After reading chapter four, I feel that instead of dwelling on the immortal issues of racism and skin color differentiation, stereotypes and discrimination, we should come to terms with it for it’s going to always be here. As long as these hate groups are living, and they are instilling in their children these same ideologies, they are going to be here for as long as we are living and many generations after we have passed on.

As Silverman said, “we want to be – and are explicitly trained to be – democratic in the ways we view others, by the way they act toward us, not the way they look. ‘Don’t judge a book by its cover,’ we say, but we are always judging books by their covers, and people by their appearance.” All Asian looking individuals are smart. All African American males, especially the tall ones, are great basketball athletes, and every Mexican person lives in a crowded house while the men work many hours on a construction job, so forth and so on.

I feel it is we, the minorities, ourselves hindering our own success in America, and in the world for that matter, because we keep dwelling on the issues. Yes, it’s here, alive and well, we all know that, but don’t make it an excuse for our failure. My most hated line when something doesn’t go as planned, “it’s the man keeping me down.” I mean who is the man, and why does this one man seem to have control over so many peoples lives? [Sounds like a whole bunch of bull crap to me, for lack of a better word]. We are the man or the woman, controlling our lives, and we need to understand that. We determine how much we succeed or how hard we fall in life, not the system, or anyone else.

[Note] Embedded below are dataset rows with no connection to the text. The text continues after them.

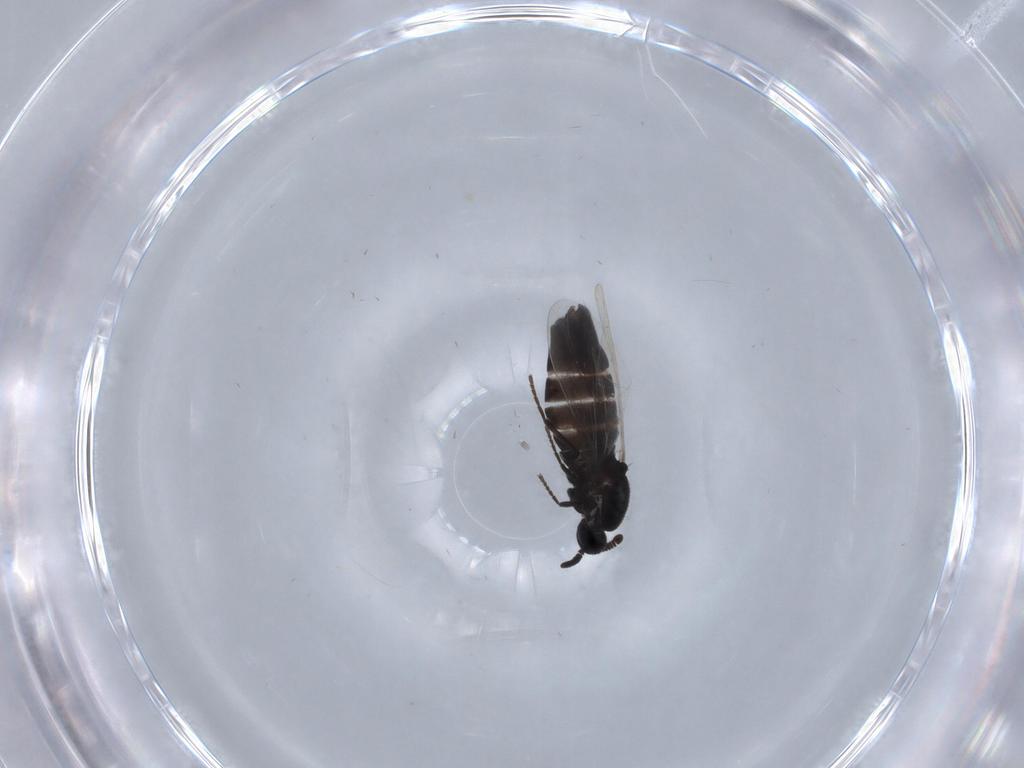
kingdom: Animalia
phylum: Arthropoda
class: Insecta
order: Diptera
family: Scatopsidae
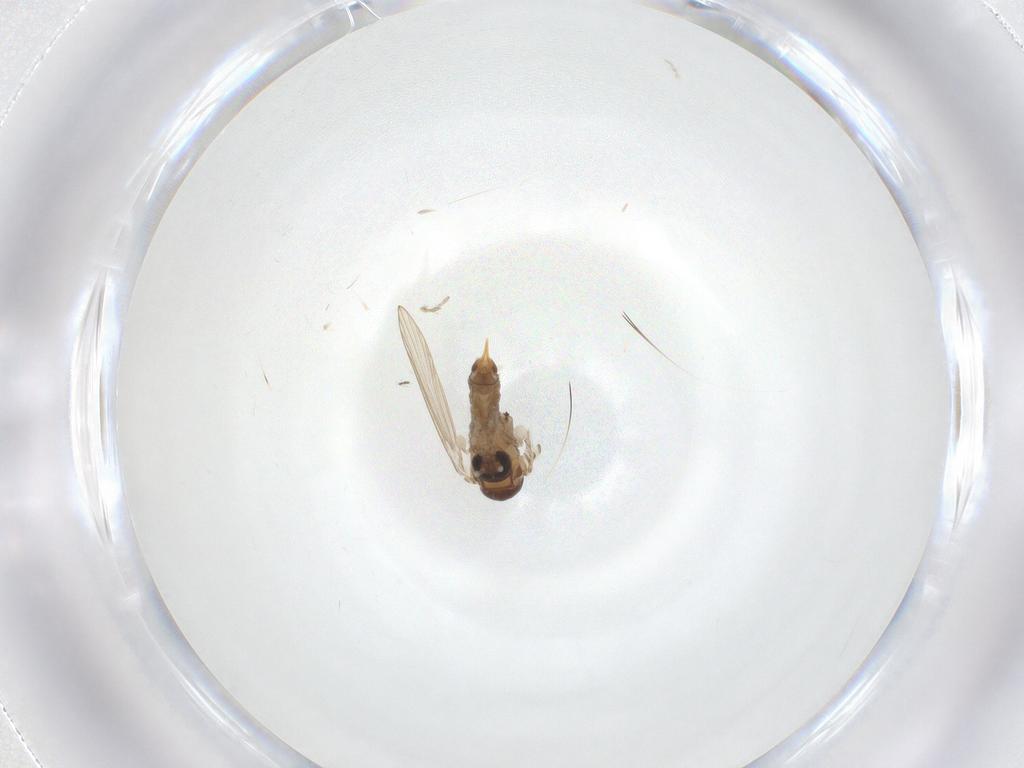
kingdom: Animalia
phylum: Arthropoda
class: Insecta
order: Diptera
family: Psychodidae
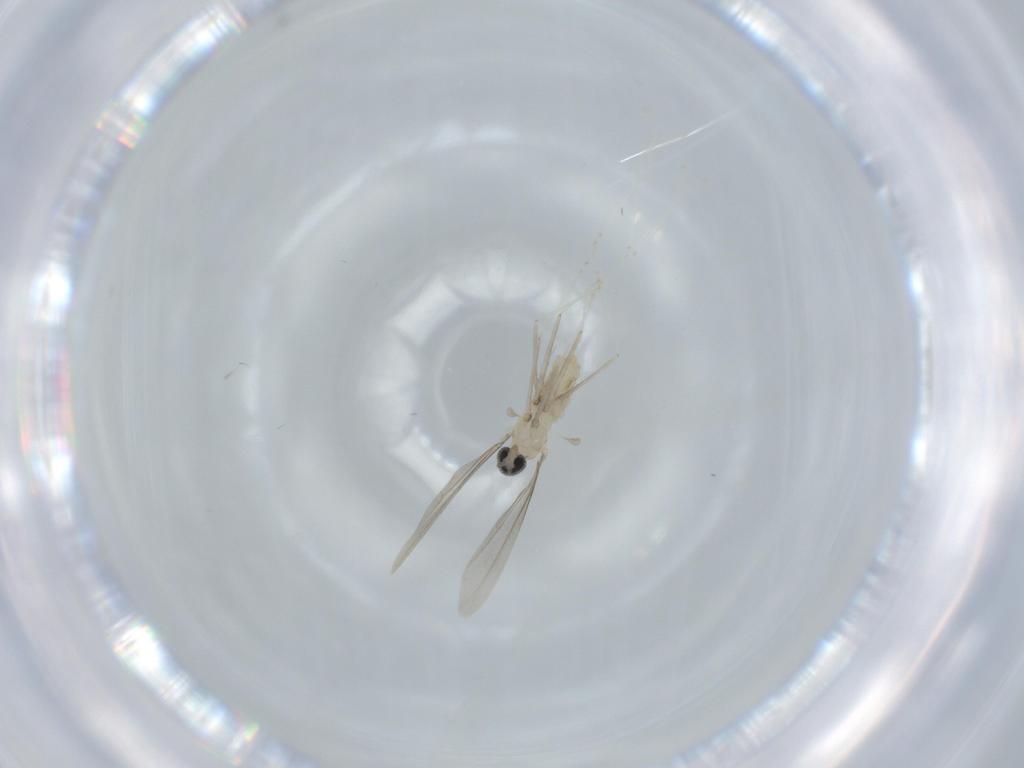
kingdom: Animalia
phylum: Arthropoda
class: Insecta
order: Diptera
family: Cecidomyiidae
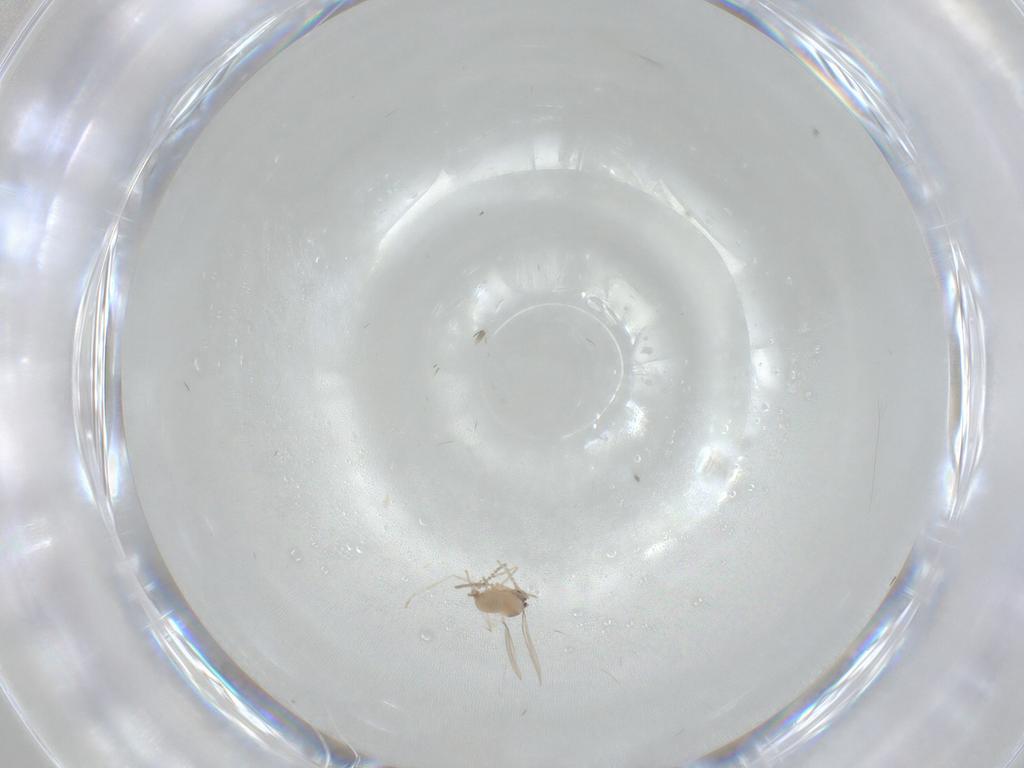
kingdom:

We all have access to the same opportunities in this world, we just have to go out and look harder for them, and not sit back expecting for them to simply drop into our laps. I feel anything that’s easy to get is not worth having. We must learn to stand strong, even in the face of defeat, and the first step in doing so is getting over the burdens of racism, stereotypes, discrimination, etc, which is blocking our view of our piece of the American pie. Once it’s in our view, and we keep our eye on the prize, there would be nothing that could hold us back.